──────── Input records
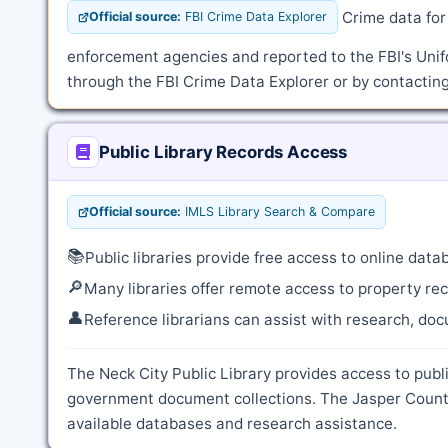
Crime data for 
Official source:
FBI Crime Data Explorer
enforcement agencies and reported to the FBI's Unif
through the FBI Crime Data Explorer or by contacting
Public Library Records Access
Official source:
IMLS Library Search & Compare
📚
Public libraries provide free access to online dat
🔎
Many libraries offer remote access to property rec
👤
Reference librarians can assist with research, do
The Neck City Public Library provides access to publi
government document collections. The Jasper County 
available databases and research assistance.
────────────────
§ Task instructions: Would you retype the lines of the data above, from the one holding "government document collections." through its final line, exactly and without adding any other line?

§ Solution to this exercise:
government document collections. The Jasper County 
available databases and research assistance.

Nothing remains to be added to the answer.